Sentiment in the land market remains neutral. There remains demand for medium-sized sites in some markets, but in others, transactions are taking longer to complete, partly due to ongoing political uncertainty.

In Q3 2019, UK greenfield and urban land values increased by 0.6% and 0.4% respectively, bringing annual growth to 0.8% and 0.5%.

There are signs of growth in land values across some cities such as Glasgow and Bristol, but primarily in cities in the East Midlands. This echoes the pattern of recent national house price growth which has rippled out from London and the South East to the rest of the country.

Eastern greenfield land and urban values increased by 1.6% and 1.1% in Q3 2019. This is driven by demand for sites in areas where there has been above average price growth and where there is a lack of available sites in prime locations, such as in Nottingham, Derby and Leicester, where annual house price growth is at 5.2%, 2.6% and 4.6% respectively.

Across the country, sites of 80–100 plots are in the highest demand and in short supply. Sites of this size give housebuilders the opportunity to build out in the short term before the end of Help to Buy. They are also sought after by SME housebuilders and HAs as they are not too large.

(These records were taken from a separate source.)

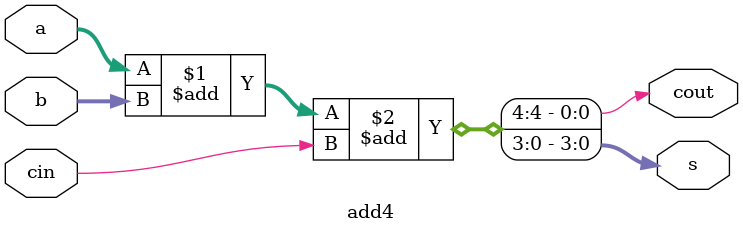
<source format=v>
module add4(
    input [3:0]  a, b,  // 4-bit input * 2
    input 	 cin,       // Carry in
    output [3:0] s,     // 4-bit output * 2
    output 	 cout       // Carry out
);

assign {cout, s} = a + b + cin;

endmodule
</source>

Housebuilders respond to uncertainty

With increasing pressure on sales rates and muted house price growth, housebuilders have been focusing on diversifying market absorption in an attempt to limit market risk and exposure to the forthcoming changes to Help to Buy. Housebuilders also face build cost pressures against a backdrop of flattening house price growth.

Housebuilders have been delivering more affordable housing, which is less reliant on the housing market cycle than private units. Affordable housing is delivered through various routes, including joint ventures and partnerships, and shifting tenure from market sale to shared ownership through grant and deals with housing associations, both traditional and for-profit providers.

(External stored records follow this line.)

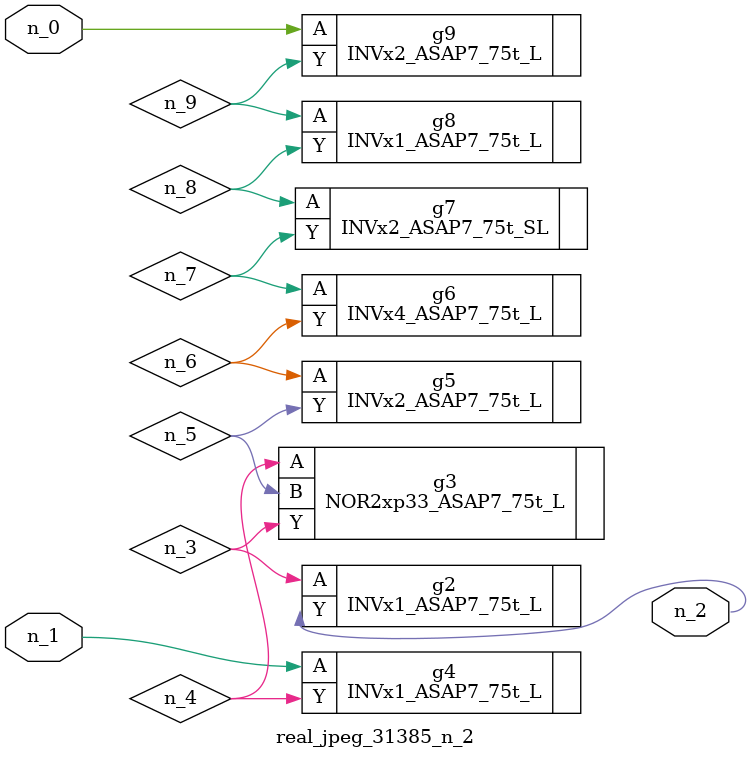
<source format=v>
module real_jpeg_31385_n_2 (n_1, n_0, n_2);

input n_1;
input n_0;

output n_2;

wire n_5;
wire n_4;
wire n_8;
wire n_6;
wire n_7;
wire n_3;
wire n_9;

INVx2_ASAP7_75t_L g9 ( 
.A(n_0),
.Y(n_9)
);

INVx1_ASAP7_75t_L g4 ( 
.A(n_1),
.Y(n_4)
);

INVx1_ASAP7_75t_L g2 ( 
.A(n_3),
.Y(n_2)
);

NOR2xp33_ASAP7_75t_L g3 ( 
.A(n_4),
.B(n_5),
.Y(n_3)
);

INVx2_ASAP7_75t_L g5 ( 
.A(n_6),
.Y(n_5)
);

INVx4_ASAP7_75t_L g6 ( 
.A(n_7),
.Y(n_6)
);

INVx2_ASAP7_75t_SL g7 ( 
.A(n_8),
.Y(n_7)
);

INVx1_ASAP7_75t_L g8 ( 
.A(n_9),
.Y(n_8)
);


endmodule
</source>
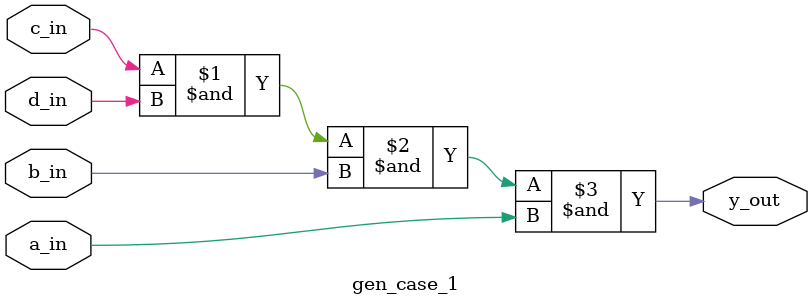
<source format=v>
`timescale 1ns / 1ps

module gen_case_1(
    input a_in,
    input b_in,
    input c_in,
    input d_in,
    output y_out
    );

parameter PRIORITY_LOGIC = 1; 

generate   
    case(PRIORITY_LOGIC)
    1'b0: assign y_out = (a_in & b_in) & (c_in & d_in);
    1'b1: assign y_out = c_in & d_in & b_in & a_in;
    endcase
endgenerate

endmodule

</source>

Housebuilders have been delivering more affordable housing, which is less reliant on the housing market cycle than private units

Savills Research

While private home registrations fell by 20% in August, the number of new affordable homes registrations increased by 19% compared with the same period a year ago, according to NHBC. Many of the major housebuilders have increased their affordable housing delivery during the past year. Redrow increased affordable housing completions by 55% compared with a 13% rise of total completions. Barratt increased affordable housing delivery by 10% while total completions increased by 2%.

There are also signs of housebuilders delivering, or looking to deliver, more private rental homes. Some 8% of build to rent units currently under construction are being built by housebuilders. A further 4% in planning are controlled by housebuilders.


 

FROM SITE-BY-SITE PARTNERSHIPS TO LONG-TERM RELATIONSHIPS

There is widespread sector awareness of the importance of working collaboratively through partnerships and joint ventures to deliver a more diverse range of tenures. We are seeing far more partnerships across the sector, driven by the appetite of housing associations and local authorities to collaborate. Increasingly, these partnerships are moving beyond site-based ventures towards longer-term strategic relationships.

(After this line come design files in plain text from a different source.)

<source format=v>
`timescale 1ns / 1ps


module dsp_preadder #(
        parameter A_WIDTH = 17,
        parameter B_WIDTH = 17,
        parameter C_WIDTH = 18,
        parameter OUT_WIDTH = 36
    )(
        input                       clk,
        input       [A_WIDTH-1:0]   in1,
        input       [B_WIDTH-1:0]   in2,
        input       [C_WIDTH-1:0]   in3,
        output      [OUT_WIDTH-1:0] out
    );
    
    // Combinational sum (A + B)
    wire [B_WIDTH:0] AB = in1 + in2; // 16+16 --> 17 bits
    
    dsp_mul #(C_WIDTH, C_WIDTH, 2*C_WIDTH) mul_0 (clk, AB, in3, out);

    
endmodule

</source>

Evera, a joint venture of housing associations in the East of England, has long-term ambitions to build 2,000 new homes through innovative delivery methods, such as modern methods of construction (MMC) and community land trusts. The West Midlands Combined Authority recently announced a deal with Lovell Partnerships to deliver 4,000 multi-tenure homes over the next eight years.

Other partnerships include TfL’s appointment of Grainger as its investment partner for its Build to Rent programme. Together, they plan to deliver 3,000 homes across eight sites in London.

In addition to partnerships, we are seeing more mergers. The most recent is Bovis Homes and Galliford Try’s Linden Homes and Partnerships & Regeneration divisions which will combine from 2020. The high-profile merger has the potential to widen opportunities for housing associations as Galliford Try’s partnerships business worked with around 70 HAs.